Rewrite the rows starting with the first and going on through the row that contains "The watch shows 6h00", switching "pupil" to "student" and leaving everything else unchanged.
>> BEGIN Source records
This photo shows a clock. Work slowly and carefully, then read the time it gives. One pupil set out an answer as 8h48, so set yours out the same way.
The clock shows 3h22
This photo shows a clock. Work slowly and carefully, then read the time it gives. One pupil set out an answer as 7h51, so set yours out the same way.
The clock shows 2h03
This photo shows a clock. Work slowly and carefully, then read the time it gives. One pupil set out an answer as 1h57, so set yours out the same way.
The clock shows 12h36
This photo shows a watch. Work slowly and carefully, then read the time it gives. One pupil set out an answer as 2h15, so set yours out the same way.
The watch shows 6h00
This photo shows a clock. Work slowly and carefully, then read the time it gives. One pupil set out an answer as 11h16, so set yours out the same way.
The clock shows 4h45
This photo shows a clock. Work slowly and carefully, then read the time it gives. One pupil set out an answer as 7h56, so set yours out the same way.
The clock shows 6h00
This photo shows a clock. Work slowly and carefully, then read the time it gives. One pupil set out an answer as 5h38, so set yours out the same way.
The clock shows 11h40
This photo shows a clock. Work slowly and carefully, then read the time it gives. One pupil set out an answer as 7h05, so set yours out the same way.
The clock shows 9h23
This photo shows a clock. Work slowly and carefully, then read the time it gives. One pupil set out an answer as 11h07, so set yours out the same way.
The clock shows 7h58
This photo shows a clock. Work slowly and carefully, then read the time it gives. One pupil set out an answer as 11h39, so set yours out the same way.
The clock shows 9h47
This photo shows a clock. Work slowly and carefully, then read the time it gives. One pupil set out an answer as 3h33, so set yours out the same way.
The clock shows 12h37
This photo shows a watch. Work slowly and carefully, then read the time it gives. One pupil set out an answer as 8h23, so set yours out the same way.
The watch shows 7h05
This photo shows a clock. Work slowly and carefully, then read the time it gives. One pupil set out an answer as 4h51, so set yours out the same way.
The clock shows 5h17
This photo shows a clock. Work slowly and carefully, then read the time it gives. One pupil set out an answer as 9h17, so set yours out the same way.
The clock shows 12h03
>> END Source records
Finished task:
This photo shows a clock. Work slowly and carefully, then read the time it gives. One student set out an answer as 8h48, so set yours out the same way.
The clock shows 3h22
This photo shows a clock. Work slowly and carefully, then read the time it gives. One student set out an answer as 7h51, so set yours out the same way.
The clock shows 2h03
This photo shows a clock. Work slowly and carefully, then read the time it gives. One student set out an answer as 1h57, so set yours out the same way.
The clock shows 12h36
This photo shows a watch. Work slowly and carefully, then read the time it gives. One student set out an answer as 2h15, so set yours out the same way.
The watch shows 6h00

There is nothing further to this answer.